# [Text section]
----------
Israel Has Admitted to Funding Gangs in Gaza. Why Is Anyone Surprised?

Netanyahu wants chaos.

by Talal Abu Rukba

18 June 2025

a man with grey hair and a suit looks downcast
Israeli prime minister Benjamin Netanyahu. Ronen Zvulun/Reuters

On 5 June, Israeli prime minister Benjamin Netanyahu acknowledged that his administration had been working with “clans in Gaza”. What exactly does this mean? Well, two Israeli officials elaborated on this to the New York Times, telling the paper that Israel had been providing weapons to Yasser Abu Shabab, a militia leader in southern Gaza. Abu Shabab presents his group as an opposing force to Hamas, and says it is protecting aid trucks. Within Gaza, however, it is widely known that the gang does quite the opposite, looting trucks and intimidating locals (Abu Shabab told interviewers that he took only enough aid to feed himself and his family).

One cannot analyse the phenomenon of Abu Shabab without considering Israel’s stated goals in its current war: dismantle the capabilities of the Palestinian resistance, end Hamas’s rule, and recover the hostages. Achieving these goals necessarily involves thinking about the day after the war. Netanyahu has made clear that postwar Gaza would not be “Fatahistan” or “Hamastan”, as well assignalling his absolute rejection of returning the Palestinian Authority to govern the strip. Israel did not wage this war to unify Palestinian territories under one authority. On the contrary, for more than 18 years, political division within Palestine has been cultivated by Israel, which has always adopted a hardline stance against any form of Palestinian political rapprochement.

Partners in crime.

Netanyahu has repeatedly expressed that maintaining Palestinian political division serves Israel’s interests. During his terms, he even used Mossad to transfer funds from Qatar into Gaza to support Hamas’s rule and sustain the split between Hamas and other Palestinian political groups. This division served as Israel’s main excuse for avoiding peace commitments since the start of the second intifada in 2000, as Israeli society shifted sharply to the right.

From the outset, Israel’s approach during this war has been aimed at dismantling Palestinian social and political structures, turning Gazan society into fragmented groups fighting for survival. Consequently, Israeli strikes have focused heavily on government buildings, especially those of the Palestinian security forces, judicial buildings and the Palestinian civil police.
----------
# [Requests]
(A) Answer these questions using the article on Israel and gangs in Gaza:
(i) On what date did Netanyahu acknowledge that his administration had been working with "clans in Gaza"?
(ii) To which militia leader in southern Gaza did two Israeli officials say Israel had been providing weapons?
(iii) Which agency did Netanyahu use to transfer funds from Qatar into Gaza?
(B) Return the stretch of the street location rows from the start through the line that contains "latitude: 49.3643", including both ends, with every line copied unchanged.
The street location rows have no connection to the article on Israel and gangs in Gaza.

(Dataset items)
----------
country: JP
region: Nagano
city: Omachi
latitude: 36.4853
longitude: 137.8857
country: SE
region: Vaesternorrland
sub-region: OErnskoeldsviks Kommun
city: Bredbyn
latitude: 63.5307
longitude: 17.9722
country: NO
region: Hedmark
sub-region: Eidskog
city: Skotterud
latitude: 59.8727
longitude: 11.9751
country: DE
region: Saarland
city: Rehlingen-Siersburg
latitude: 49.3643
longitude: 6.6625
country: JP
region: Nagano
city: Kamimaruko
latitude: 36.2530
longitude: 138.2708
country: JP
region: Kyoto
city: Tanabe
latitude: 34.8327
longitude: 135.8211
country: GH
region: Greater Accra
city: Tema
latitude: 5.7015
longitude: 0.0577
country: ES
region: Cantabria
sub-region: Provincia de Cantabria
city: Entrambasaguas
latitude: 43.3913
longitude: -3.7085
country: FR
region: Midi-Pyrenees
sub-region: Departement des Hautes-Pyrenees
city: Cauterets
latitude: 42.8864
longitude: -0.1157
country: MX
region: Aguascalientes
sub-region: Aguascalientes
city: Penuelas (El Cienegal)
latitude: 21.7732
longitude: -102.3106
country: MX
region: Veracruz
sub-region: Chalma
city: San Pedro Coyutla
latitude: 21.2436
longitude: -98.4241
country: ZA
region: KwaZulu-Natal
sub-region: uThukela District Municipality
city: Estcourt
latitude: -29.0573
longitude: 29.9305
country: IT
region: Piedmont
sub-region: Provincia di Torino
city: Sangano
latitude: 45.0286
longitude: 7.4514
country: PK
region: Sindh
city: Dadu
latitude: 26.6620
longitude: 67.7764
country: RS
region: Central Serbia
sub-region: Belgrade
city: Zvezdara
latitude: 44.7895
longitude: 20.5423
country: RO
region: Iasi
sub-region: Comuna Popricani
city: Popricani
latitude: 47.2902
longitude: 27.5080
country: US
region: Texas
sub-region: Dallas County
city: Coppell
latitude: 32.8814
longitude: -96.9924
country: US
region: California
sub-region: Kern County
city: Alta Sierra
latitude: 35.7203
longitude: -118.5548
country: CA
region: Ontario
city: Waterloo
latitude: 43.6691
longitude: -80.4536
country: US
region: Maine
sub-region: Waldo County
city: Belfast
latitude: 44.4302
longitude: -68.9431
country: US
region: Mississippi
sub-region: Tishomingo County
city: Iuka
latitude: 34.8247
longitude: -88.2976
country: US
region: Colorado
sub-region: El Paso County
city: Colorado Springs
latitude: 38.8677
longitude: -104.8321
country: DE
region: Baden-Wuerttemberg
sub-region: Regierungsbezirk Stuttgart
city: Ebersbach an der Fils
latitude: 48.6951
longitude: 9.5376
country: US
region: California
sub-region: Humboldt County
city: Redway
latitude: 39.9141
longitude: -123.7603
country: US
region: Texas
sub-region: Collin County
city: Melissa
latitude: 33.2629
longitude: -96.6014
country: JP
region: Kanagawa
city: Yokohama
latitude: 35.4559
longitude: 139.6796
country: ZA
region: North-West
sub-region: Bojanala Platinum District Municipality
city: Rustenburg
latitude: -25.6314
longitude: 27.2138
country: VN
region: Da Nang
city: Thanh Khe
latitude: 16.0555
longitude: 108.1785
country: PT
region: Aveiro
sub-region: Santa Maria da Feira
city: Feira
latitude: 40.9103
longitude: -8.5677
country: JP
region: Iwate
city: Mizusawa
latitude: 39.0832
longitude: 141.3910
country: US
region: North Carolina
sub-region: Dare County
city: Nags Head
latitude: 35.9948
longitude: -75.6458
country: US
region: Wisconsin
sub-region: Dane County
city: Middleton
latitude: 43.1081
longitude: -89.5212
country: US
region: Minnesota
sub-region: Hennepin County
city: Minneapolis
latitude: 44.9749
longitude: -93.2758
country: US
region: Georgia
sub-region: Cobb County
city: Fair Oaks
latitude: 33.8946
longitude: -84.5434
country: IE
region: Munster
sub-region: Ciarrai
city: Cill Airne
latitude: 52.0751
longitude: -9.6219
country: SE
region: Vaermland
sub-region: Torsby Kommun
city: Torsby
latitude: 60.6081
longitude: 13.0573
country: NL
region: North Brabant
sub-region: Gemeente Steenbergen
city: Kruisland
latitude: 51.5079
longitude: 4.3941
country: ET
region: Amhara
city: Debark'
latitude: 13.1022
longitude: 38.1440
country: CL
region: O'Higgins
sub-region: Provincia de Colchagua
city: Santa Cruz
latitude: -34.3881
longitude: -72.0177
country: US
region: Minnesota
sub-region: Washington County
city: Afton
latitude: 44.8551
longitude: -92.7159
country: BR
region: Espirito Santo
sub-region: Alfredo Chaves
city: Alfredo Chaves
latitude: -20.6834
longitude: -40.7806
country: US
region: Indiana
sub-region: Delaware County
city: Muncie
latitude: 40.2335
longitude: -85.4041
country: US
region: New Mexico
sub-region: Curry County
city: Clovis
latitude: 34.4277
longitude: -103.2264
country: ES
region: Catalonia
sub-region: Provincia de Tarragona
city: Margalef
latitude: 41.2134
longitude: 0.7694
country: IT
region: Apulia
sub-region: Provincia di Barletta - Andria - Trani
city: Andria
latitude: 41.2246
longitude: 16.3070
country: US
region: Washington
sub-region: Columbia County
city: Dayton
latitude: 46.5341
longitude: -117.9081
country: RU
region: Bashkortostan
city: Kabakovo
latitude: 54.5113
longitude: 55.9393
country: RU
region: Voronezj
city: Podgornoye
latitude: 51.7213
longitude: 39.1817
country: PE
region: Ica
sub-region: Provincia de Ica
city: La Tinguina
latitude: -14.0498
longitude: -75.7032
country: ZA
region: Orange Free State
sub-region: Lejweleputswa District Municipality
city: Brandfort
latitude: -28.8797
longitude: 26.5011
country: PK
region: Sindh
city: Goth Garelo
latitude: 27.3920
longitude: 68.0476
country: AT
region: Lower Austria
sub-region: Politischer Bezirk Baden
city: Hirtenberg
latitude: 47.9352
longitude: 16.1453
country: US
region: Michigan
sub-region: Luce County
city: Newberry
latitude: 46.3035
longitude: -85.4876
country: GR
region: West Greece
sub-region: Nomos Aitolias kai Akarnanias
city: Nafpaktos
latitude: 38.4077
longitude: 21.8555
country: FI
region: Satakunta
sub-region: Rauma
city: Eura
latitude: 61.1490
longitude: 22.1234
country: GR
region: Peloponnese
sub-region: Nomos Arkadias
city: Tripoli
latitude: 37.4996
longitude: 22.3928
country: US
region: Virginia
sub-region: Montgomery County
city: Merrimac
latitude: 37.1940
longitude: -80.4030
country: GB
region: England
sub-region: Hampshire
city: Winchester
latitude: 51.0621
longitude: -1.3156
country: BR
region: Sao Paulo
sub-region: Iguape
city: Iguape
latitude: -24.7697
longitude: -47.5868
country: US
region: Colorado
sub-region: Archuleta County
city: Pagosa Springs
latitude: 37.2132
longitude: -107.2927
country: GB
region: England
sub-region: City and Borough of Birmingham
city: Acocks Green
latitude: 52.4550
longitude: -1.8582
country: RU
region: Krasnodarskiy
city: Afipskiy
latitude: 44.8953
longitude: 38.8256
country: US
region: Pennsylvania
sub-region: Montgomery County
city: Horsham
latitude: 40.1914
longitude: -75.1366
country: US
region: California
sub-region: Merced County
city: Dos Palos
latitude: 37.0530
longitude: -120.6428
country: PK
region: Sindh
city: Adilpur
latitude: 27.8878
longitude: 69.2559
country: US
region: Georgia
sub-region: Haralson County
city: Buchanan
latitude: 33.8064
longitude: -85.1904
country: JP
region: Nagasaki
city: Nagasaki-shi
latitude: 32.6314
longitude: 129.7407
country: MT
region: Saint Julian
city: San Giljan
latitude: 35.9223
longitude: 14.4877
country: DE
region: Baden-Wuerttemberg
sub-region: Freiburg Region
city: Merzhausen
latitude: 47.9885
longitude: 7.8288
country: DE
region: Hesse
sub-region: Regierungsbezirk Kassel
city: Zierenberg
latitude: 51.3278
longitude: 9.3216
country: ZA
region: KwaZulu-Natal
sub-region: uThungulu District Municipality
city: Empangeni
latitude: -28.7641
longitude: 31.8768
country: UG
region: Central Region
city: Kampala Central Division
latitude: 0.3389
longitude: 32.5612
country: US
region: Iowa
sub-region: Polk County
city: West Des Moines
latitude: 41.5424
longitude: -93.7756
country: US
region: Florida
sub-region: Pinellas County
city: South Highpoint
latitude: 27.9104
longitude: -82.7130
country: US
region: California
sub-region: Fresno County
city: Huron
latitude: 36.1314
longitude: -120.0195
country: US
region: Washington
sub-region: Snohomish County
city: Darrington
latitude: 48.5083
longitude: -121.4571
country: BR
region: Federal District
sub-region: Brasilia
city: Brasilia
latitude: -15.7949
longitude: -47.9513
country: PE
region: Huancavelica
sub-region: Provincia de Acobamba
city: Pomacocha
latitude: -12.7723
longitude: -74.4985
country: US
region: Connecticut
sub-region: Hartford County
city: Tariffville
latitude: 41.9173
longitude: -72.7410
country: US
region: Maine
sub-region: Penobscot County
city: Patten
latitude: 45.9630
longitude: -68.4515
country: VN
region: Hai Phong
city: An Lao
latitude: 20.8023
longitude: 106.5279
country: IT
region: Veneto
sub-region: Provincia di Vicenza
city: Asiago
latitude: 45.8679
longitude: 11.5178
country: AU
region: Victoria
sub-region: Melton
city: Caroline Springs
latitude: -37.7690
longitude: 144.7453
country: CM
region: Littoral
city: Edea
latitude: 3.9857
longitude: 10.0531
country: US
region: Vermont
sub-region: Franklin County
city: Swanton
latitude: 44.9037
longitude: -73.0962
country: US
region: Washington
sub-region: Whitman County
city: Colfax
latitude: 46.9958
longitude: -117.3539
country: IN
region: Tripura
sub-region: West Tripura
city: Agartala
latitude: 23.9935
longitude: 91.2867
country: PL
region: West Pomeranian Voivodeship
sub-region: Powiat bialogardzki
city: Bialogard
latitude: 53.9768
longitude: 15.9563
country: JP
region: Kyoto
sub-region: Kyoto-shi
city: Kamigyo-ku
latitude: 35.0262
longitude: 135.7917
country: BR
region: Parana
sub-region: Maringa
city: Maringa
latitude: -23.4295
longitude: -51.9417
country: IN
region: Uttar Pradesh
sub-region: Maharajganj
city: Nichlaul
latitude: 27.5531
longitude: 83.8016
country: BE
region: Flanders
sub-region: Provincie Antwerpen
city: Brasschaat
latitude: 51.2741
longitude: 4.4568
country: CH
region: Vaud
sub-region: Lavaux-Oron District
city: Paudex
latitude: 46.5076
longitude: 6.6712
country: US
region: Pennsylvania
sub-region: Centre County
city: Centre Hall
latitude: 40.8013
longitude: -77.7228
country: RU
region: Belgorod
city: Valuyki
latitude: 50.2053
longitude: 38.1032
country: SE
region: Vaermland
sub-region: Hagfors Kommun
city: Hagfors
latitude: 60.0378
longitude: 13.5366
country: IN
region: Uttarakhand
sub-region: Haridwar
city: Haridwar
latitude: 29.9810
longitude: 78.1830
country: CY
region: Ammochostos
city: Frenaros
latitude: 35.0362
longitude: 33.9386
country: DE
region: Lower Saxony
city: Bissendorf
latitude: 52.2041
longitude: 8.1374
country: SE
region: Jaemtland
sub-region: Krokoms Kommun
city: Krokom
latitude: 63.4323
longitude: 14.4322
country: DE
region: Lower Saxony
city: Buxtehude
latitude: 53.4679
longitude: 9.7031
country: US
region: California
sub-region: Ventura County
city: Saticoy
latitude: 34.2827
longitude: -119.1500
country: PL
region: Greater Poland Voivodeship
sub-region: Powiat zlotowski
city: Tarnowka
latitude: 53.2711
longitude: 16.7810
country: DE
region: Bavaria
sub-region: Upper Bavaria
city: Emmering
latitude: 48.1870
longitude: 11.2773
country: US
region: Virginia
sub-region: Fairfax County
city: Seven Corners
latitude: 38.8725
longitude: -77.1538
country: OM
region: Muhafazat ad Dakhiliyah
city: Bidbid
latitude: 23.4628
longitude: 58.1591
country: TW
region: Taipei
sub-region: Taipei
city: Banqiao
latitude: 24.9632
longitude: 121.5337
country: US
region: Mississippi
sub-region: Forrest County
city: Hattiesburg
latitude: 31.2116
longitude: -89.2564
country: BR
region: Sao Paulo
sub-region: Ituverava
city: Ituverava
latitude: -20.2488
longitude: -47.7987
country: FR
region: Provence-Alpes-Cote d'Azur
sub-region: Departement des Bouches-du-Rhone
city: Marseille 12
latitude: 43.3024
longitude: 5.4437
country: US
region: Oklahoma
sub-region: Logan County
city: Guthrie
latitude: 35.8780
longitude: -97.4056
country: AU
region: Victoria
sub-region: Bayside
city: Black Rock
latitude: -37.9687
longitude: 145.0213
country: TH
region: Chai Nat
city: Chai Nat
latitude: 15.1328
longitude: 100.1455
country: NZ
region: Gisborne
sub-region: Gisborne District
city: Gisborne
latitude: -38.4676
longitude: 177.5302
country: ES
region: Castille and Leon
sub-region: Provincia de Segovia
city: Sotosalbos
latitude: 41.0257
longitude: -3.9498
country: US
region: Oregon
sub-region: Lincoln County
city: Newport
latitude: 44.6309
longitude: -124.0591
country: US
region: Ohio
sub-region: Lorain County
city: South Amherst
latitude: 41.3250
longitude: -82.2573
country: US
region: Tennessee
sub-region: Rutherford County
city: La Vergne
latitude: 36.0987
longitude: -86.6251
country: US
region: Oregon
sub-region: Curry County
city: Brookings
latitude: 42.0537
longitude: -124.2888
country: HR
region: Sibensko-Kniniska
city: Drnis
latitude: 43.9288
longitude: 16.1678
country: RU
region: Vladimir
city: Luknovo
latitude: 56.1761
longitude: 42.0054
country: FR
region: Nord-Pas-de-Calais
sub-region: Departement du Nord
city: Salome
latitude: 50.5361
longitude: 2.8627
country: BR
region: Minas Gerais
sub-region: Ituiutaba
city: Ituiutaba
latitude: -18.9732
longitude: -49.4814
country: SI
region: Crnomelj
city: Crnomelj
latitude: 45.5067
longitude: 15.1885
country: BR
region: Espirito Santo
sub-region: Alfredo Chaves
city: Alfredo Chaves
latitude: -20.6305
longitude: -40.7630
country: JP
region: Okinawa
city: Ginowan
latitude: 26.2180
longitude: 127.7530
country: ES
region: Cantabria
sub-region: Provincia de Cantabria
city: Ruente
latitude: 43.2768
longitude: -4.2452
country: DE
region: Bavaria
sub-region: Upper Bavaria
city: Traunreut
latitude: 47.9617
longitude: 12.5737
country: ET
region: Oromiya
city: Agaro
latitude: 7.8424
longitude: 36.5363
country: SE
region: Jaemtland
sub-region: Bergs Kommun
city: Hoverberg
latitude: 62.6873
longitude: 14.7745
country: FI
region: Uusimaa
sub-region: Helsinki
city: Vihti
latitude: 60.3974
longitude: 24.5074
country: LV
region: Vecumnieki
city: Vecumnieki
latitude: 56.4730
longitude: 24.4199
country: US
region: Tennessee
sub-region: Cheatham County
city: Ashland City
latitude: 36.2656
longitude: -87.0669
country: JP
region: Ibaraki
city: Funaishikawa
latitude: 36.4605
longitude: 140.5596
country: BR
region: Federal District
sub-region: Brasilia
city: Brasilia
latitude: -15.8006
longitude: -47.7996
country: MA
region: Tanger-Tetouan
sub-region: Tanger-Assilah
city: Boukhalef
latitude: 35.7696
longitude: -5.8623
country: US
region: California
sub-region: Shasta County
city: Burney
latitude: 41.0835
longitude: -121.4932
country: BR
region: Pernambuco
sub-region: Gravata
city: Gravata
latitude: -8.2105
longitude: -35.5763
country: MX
----------
# [Responses by task]
(A)
(i) 5 June
(ii) Yasser Abu Shabab
(iii) Mossad

(B)
country: JP
region: Nagano
city: Omachi
latitude: 36.4853
longitude: 137.8857
country: SE
region: Vaesternorrland
sub-region: OErnskoeldsviks Kommun
city: Bredbyn
latitude: 63.5307
longitude: 17.9722
country: NO
region: Hedmark
sub-region: Eidskog
city: Skotterud
latitude: 59.8727
longitude: 11.9751
country: DE
region: Saarland
city: Rehlingen-Siersburg
latitude: 49.3643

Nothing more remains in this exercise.